ENTRIES SUPPLIED START

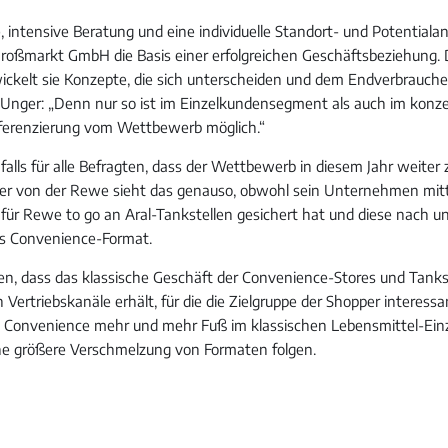
, intensive Beratung und eine individuelle Standort- und Potentialan
roßmarkt GmbH die Basis einer erfolgreichen Geschäftsbeziehung. 
ckelt sie Konzepte, die sich unterscheiden und dem Endverbraucher
 Unger: „Denn nur so ist im Einzelkundensegment als auch im konz
fferenzierung vom Wettbewerb möglich.“
nfalls für alle Befragten, dass der Wettbewerb in diesem Jahr weite
 von der Rewe sieht das genauso, obwohl sein Unternehmen mittel
 für Rewe to go an Aral-Tankstellen gesichert hat und diese nach u
as Convenience-Format.
ten, dass das klassische Geschäft der Convenience-Stores und Tank
h Vertriebskanäle erhält, für die die Zielgruppe der Shopper interessa
st Convenience mehr und mehr Fuß im klassischen Lebensmittel-Ein
ne größere Verschmelzung von Formaten folgen.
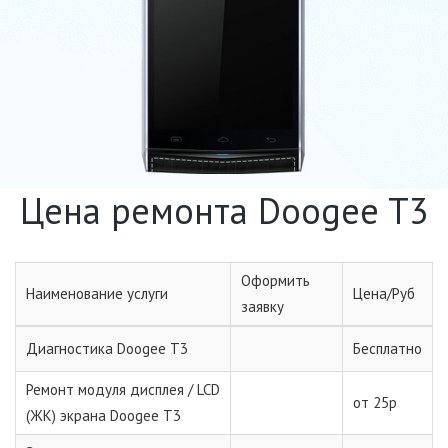
Цена ремонта Doogee T3
Оформить
Наименование услуги
Цена/Руб
заявку
Диагностика Doogee T3
Бесплатно
Ремонт модуля дисплея / LCD
от 25р
(ЖК) экрана Doogee T3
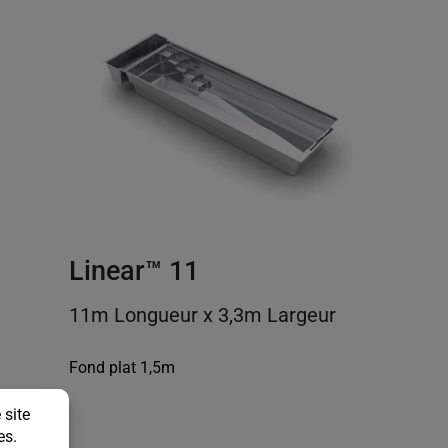
Linear™ 11
11m Longueur x 3,3m Largeur
Fond plat 1,5m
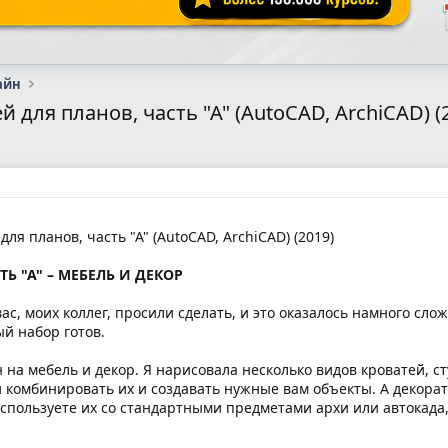
айн
й для планов, часть "А" (AutoCAD, ArchiCAD) (
ля планов, часть "А" (AutoCAD, ArchiCAD) (2019)
Ь "А" – МЕБЕЛЬ И ДЕКОР
вас, моих коллег, просили сделать, и это оказалось намного сло
ый набор готов.
н на мебель и декор. Я нарисовала несколько видов кроватей, с
 комбинировать их и создавать нужные вам объекты. А декора
спользуете их со стандартными предметами архи или автокада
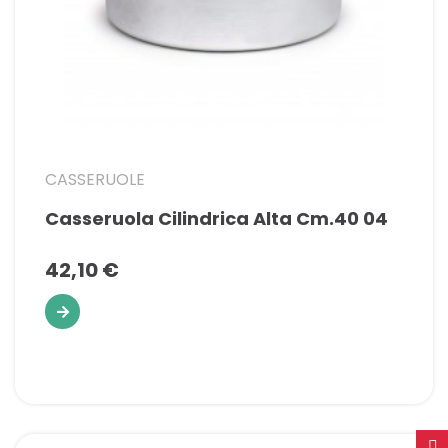
CASSERUOLE
Casseruola Cilindrica Alta Cm.40 04
42,10 €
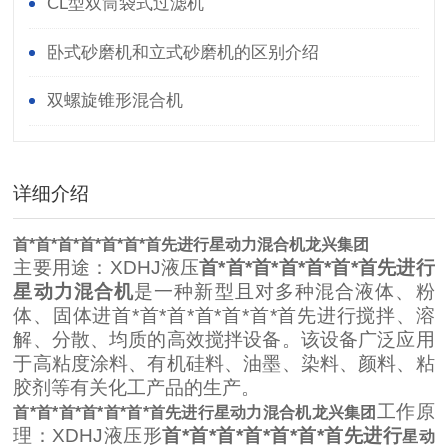
​CL型双筒袋式过滤机
卧式砂磨机和立式砂磨机的区别介绍
双螺旋锥形混合机
详细介绍
首*首*首*首*首*首*首先进行星动力混合机龙兴集团
主要用途：XDHJ液压
首*首*首*首*首*首*首先进行
星动力混合机
是一种新型且对多种混合液体、粉
体、固体进首*首*首*首*首*首*首先进行搅拌、溶
解、分散、均质的高效搅拌设备。该设备广泛应用
于高粘度涂料、有机硅料、油墨、染料、颜料、粘
胶剂等有关化工产品的生产。
工作原
首*首*首*首*首*首*首先进行星动力混合机龙兴集团
理：XDHJ液压形
首*首*首*首*首*首*首先进行
星动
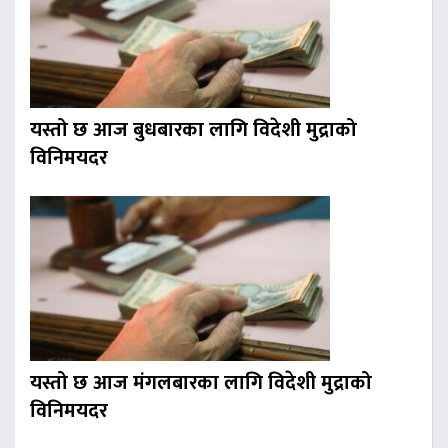
यस्तो छ आज बुधबारका लागि विदेशी मुद्राको
विनिमयदर
यस्तो छ आज मंगलबारका लागि विदेशी मुद्राको
विनिमयदर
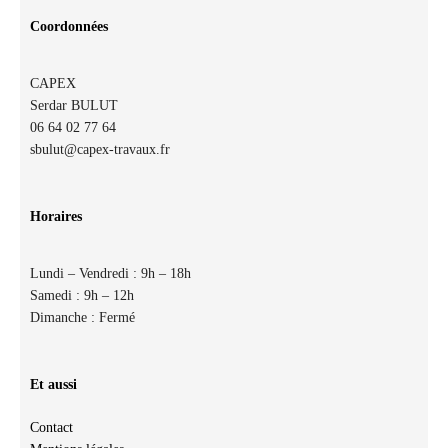
Coordonnées
CAPEX
Serdar BULUT
06 64 02 77 64
sbulut@capex-travaux.fr
Horaires
Lundi – Vendredi : 9h – 18h
Samedi : 9h – 12h
Dimanche : Fermé
Et aussi
Contact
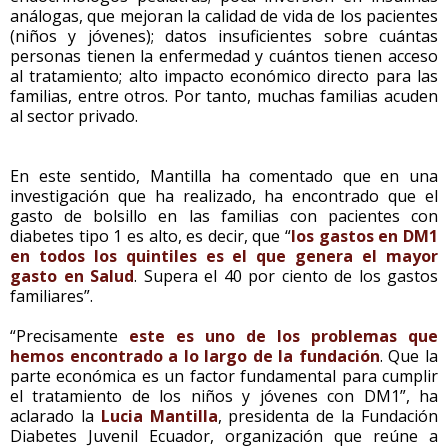
análogas, que mejoran la calidad de vida de los pacientes
(niños y jóvenes); datos insuficientes sobre cuántas
personas tienen la enfermedad y cuántos tienen acceso
al tratamiento; alto impacto económico directo para las
familias, entre otros. Por tanto, muchas familias acuden
al sector privado.
En este sentido, Mantilla ha comentado que en una
investigación que ha realizado, ha encontrado que el
gasto de bolsillo en las familias con pacientes con
diabetes tipo 1 es alto, es decir, que “
los gastos en DM1
en todos los quintiles es el que genera el mayor
gasto en Salud
. Supera el 40 por ciento de los gastos
familiares”.
“Precisamente
este es uno de los problemas que
hemos encontrado a lo largo de la fundación
. Que la
parte económica es un factor fundamental para cumplir
el tratamiento de los niños y jóvenes con DM1”, ha
aclarado la
Lucia Mantilla
, presidenta de la Fundación
Diabetes Juvenil Ecuador, organización que reúne a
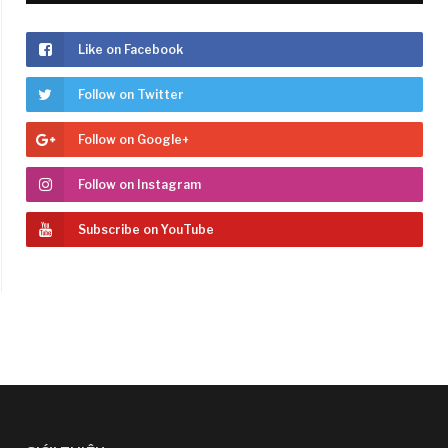
Like on Facebook
Follow on Twitter
Follow on Google+
Follow on Instagram
Subscribe on YouTube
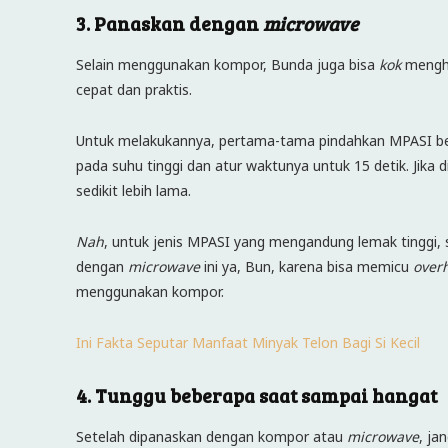
3. Panaskan dengan
microwave
Selain menggunakan kompor, Bunda juga bisa
kok
mengh
cepat dan praktis.
Untuk melakukannya, pertama-tama pindahkan MPASI be
pada suhu tinggi dan atur waktunya untuk 15 detik. Jika
sedikit lebih lama.
Nah
, untuk jenis MPASI yang mengandung lemak tinggi, 
dengan
microwave
ini ya, Bun, karena bisa memicu
over
menggunakan kompor.
Ini Fakta Seputar Manfaat Minyak Telon Bagi Si Kecil
4. Tunggu beberapa saat sampai hangat
Setelah dipanaskan dengan kompor atau
microwave
, ja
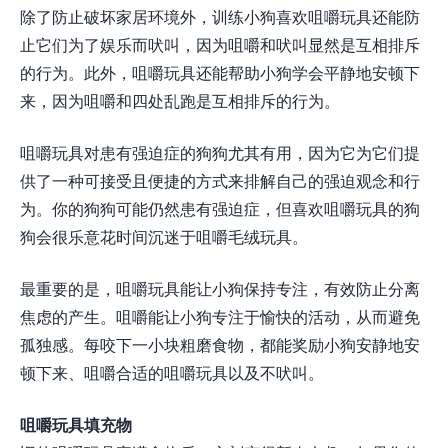
除了防止破坏家居环境外，训练小狗喜欢咀嚼玩具还能防
止它们为了娱乐而吠叫，因为咀嚼和吠叫显然是互相排斥
的行为。此外，咀嚼玩具还能帮助小狗学会平静地安顿下
来，因为咀嚼和四处乱跑是互相排斥的行为。
咀嚼玩具对患有强迫症的狗狗尤其有用，因为它为它们提
供了一种可接受且便捷的方式来排解自己的强迫观念和行
为。你的狗狗可能仍然患有强迫症，但喜欢咀嚼玩具的狗
狗会很乐意花时间沉迷于咀嚼毛绒玩具。
最重要的是，咀嚼玩具能让小狗保持专注，有效防止分离
焦虑的产生。咀嚼能让小狗专注于愉快的活动，从而避免
孤独感。每咬下一小块粗磨食物，都能奖励小狗安静地安
顿下来、咀嚼合适的咀嚼玩具以及不吠叫。
咀嚼玩具填充物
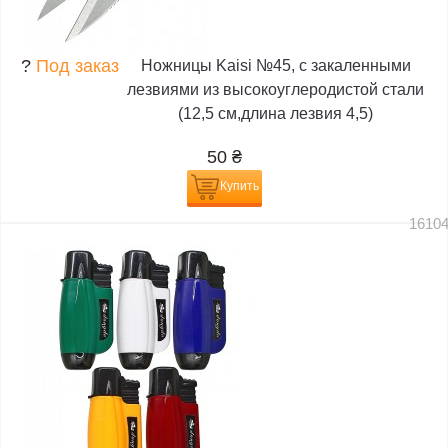
?
Под заказ
Ножницы Kaisi №45, с закаленными
лезвиями из высокоуглеродистой стали
(12,5 см,длина лезвия 4,5)
50
₴
Купить
1610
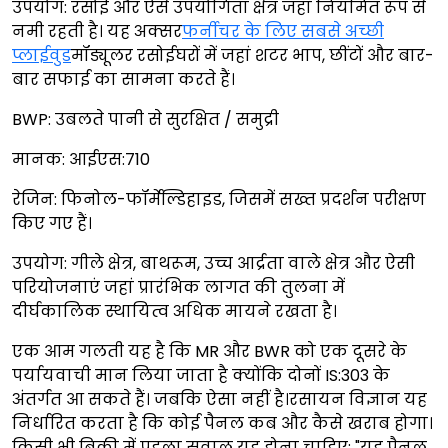
उपयोग: रसोई और ऐसे उपयोगिता क्षेत्र जहाँ नियमित रूप से
नमी रहती है। यह अक्सर
फर्नीचर के लिए सबसे अच्छी
प्लाईवुड
मॉड्यूलर रसोईघरों में जहां शटर भाप, छींटों और बार-
बार सफाई का सामना करते हैं।
BWP: उबलते पानी से सुरक्षित / समुद्री
मानक: आईएस:710
रेजिन: फिनोल-फॉर्मेल्डिहाइड, जिसमें सख्त प्रदर्शन परीक्षण
किए गए हैं।
उपयोग: गीले क्षेत्र, बाथरूम, उच्च आर्द्रता वाले क्षेत्र और ऐसी
परियोजनाएं जहां प्रारंभिक लागत की तुलना में
दीर्घकालिक स्थायित्व अधिक मायने रखता है।
एक आम गलती यह है कि MR और BWR को एक दूसरे के
पर्यायवाची मान लिया जाता है क्योंकि दोनों IS:303 के
अंतर्गत आ सकते हैं। जबकि ऐसा नहीं है।रसायन विज्ञान यह
निर्धारित करता है कि कोई पैनल कब और कैसे खराब होगा।
किसी भी बिक्री में पहला सवाल यह होना चाहिए: "यह पैनल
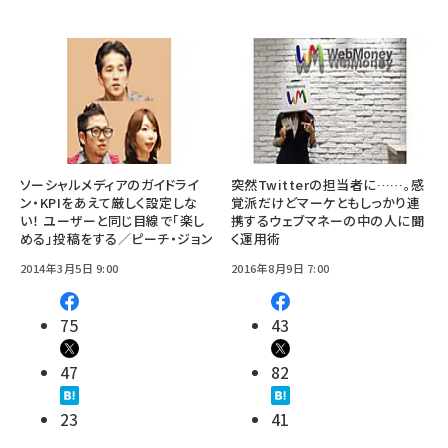
ソーシャルメディアのガイドライ
突然Twitterの担当者に……。感
ン・KPIをあえて厳しく設定しな
覚派だけどマーケともしっかり連
い！ ユーザーと同じ目線で「楽し
携するウェブマネーの中の人に聞
める」投稿をする／ピーチ・ジョン
く運用術
2014年3月5日 9:00
2016年8月9日 7:00
75
43
47
82
23
41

ENTRIES SUPPLIED END

* [REQUEST]: Every entry above needs to be printed again exactly, with its pictures left out.

* [RESULT]:
, intensive Beratung und eine individuelle Standort- und Potentialan
roßmarkt GmbH die Basis einer erfolgreichen Geschäftsbeziehung. 
ckelt sie Konzepte, die sich unterscheiden und dem Endverbraucher
 Unger: „Denn nur so ist im Einzelkundensegment als auch im konz
fferenzierung vom Wettbewerb möglich.“
nfalls für alle Befragten, dass der Wettbewerb in diesem Jahr weite
 von der Rewe sieht das genauso, obwohl sein Unternehmen mittel
 für Rewe to go an Aral-Tankstellen gesichert hat und diese nach u
as Convenience-Format.
ten, dass das klassische Geschäft der Convenience-Stores und Tank
h Vertriebskanäle erhält, für die die Zielgruppe der Shopper interessa
st Convenience mehr und mehr Fuß im klassischen Lebensmittel-Ein
ne größere Verschmelzung von Formaten folgen.
Цена ремонта Doogee T3
Оформить
Наименование услуги
Цена/Руб
заявку
Диагностика Doogee T3
Бесплатно
Ремонт модуля дисплея / LCD
от 25р
(ЖК) экрана Doogee T3
Linear™ 11
11m Longueur x 3,3m Largeur
Fond plat 1,5m
айн
й для планов, часть "А" (AutoCAD, ArchiCAD) (
ля планов, часть "А" (AutoCAD, ArchiCAD) (2019)
Ь "А" – МЕБЕЛЬ И ДЕКОР
вас, моих коллег, просили сделать, и это оказалось намного сло
ый набор готов.
н на мебель и декор. Я нарисовала несколько видов кроватей, с
 комбинировать их и создавать нужные вам объекты. А декора
спользуете их со стандартными предметами архи или автокада
CASSERUOLE
Casseruola Cilindrica Alta Cm.40 04
42,10 €
​CL型双筒袋式过滤机
卧式砂磨机和立式砂磨机的区别介绍
双螺旋锥形混合机
详细介绍
首*首*首*首*首*首*首先进行星动力混合机龙兴集团
主要用途：XDHJ液压
首*首*首*首*首*首*首先进行
星动力混合机
是一种新型且对多种混合液体、粉
体、固体进首*首*首*首*首*首*首先进行搅拌、溶
解、分散、均质的高效搅拌设备。该设备广泛应用
于高粘度涂料、有机硅料、油墨、染料、颜料、粘
胶剂等有关化工产品的生产。
工作原
首*首*首*首*首*首*首先进行星动力混合机龙兴集团
理：XDHJ液压形
首*首*首*首*首*首*首先进行
星动
यस्तो छ आज बुधबारका लागि विदेशी मुद्राको
विनिमयदर
यस्तो छ आज मंगलबारका लागि विदेशी मुद्राको
विनिमयदर
Coordonnées
CAPEX
Serdar BULUT
06 64 02 77 64
sbulut@capex-travaux.fr
Horaires
Lundi – Vendredi : 9h – 18h
Samedi : 9h – 12h
Dimanche : Fermé
Et aussi
Contact
análogas, que mejoran la calidad de vida de los pacientes
(niños y jóvenes); datos insuficientes sobre cuántas
personas tienen la enfermedad y cuántos tienen acceso
al tratamiento; alto impacto económico directo para las
familias, entre otros. Por tanto, muchas familias acuden
al sector privado.
En este sentido, Mantilla ha comentado que en una
investigación que ha realizado, ha encontrado que el
gasto de bolsillo en las familias con pacientes con
diabetes tipo 1 es alto, es decir, que “
los gastos en DM1
en todos los quintiles es el que genera el mayor
gasto en Salud
. Supera el 40 por ciento de los gastos
familiares”.
“Precisamente
este es uno de los problemas que
hemos encontrado a lo largo de la fundación
. Que la
parte económica es un factor fundamental para cumplir
el tratamiento de los niños y jóvenes con DM1”, ha
aclarado la
Lucia Mantilla
, presidenta de la Fundación
Diabetes Juvenil Ecuador, organización que reúne a
Like on Facebook
Follow on Twitter
Follow on Google+
Follow on Instagram
Subscribe on YouTube
3. Panaskan dengan
microwave
Selain menggunakan kompor, Bunda juga bisa
kok
mengh
cepat dan praktis.
Untuk melakukannya, pertama-tama pindahkan MPASI be
pada suhu tinggi dan atur waktunya untuk 15 detik. Jika
sedikit lebih lama.
Nah
, untuk jenis MPASI yang mengandung lemak tinggi, 
dengan
microwave
ini ya, Bun, karena bisa memicu
over
menggunakan kompor.
Ini Fakta Seputar Manfaat Minyak Telon Bagi Si Kecil
4. Tunggu beberapa saat sampai hangat
Setelah dipanaskan dengan kompor atau
microwave
, ja
除了防止破坏家居环境外，训练小狗喜欢咀嚼玩具还能防
止它们为了娱乐而吠叫，因为咀嚼和吠叫显然是互相排斥
的行为。此外，咀嚼玩具还能帮助小狗学会平静地安顿下
来，因为咀嚼和四处乱跑是互相排斥的行为。
咀嚼玩具对患有强迫症的狗狗尤其有用，因为它为它们提
供了一种可接受且便捷的方式来排解自己的强迫观念和行
为。你的狗狗可能仍然患有强迫症，但喜欢咀嚼玩具的狗
狗会很乐意花时间沉迷于咀嚼毛绒玩具。
最重要的是，咀嚼玩具能让小狗保持专注，有效防止分离
焦虑的产生。咀嚼能让小狗专注于愉快的活动，从而避免
孤独感。每咬下一小块粗磨食物，都能奖励小狗安静地安
顿下来、咀嚼合适的咀嚼玩具以及不吠叫。
咀嚼玩具填充物
?
Под заказ
Ножницы Kaisi №45, с закаленными
лезвиями из высокоуглеродистой стали
(12,5 см,длина лезвия 4,5)
50
₴
Купить
1610
उपयोग: रसोई और ऐसे उपयोगिता क्षेत्र जहाँ नियमित रूप से
नमी रहती है। यह अक्सर
फर्नीचर के लिए सबसे अच्छी
प्लाईवुड
मॉड्यूलर रसोईघरों में जहां शटर भाप, छींटों और बार-
बार सफाई का सामना करते हैं।
BWP: उबलते पानी से सुरक्षित / समुद्री
मानक: आईएस:710
रेजिन: फिनोल-फॉर्मेल्डिहाइड, जिसमें सख्त प्रदर्शन परीक्षण
किए गए हैं।
उपयोग: गीले क्षेत्र, बाथरूम, उच्च आर्द्रता वाले क्षेत्र और ऐसी
परियोजनाएं जहां प्रारंभिक लागत की तुलना में
दीर्घकालिक स्थायित्व अधिक मायने रखता है।
एक आम गलती यह है कि MR और BWR को एक दूसरे के
पर्यायवाची मान लिया जाता है क्योंकि दोनों IS:303 के
अंतर्गत आ सकते हैं। जबकि ऐसा नहीं है।रसायन विज्ञान यह
निर्धारित करता है कि कोई पैनल कब और कैसे खराब होगा।
किसी भी बिक्री में पहला सवाल यह होना चाहिए: "यह पैनल
ソーシャルメディアのガイドライ
突然Twitterの担当者に……。感
ン・KPIをあえて厳しく設定しな
覚派だけどマーケともしっかり連
い！ ユーザーと同じ目線で「楽し
携するウェブマネーの中の人に聞
める」投稿をする／ピーチ・ジョン
く運用術
2014年3月5日 9:00
2016年8月9日 7:00
75
43
47
82
23
41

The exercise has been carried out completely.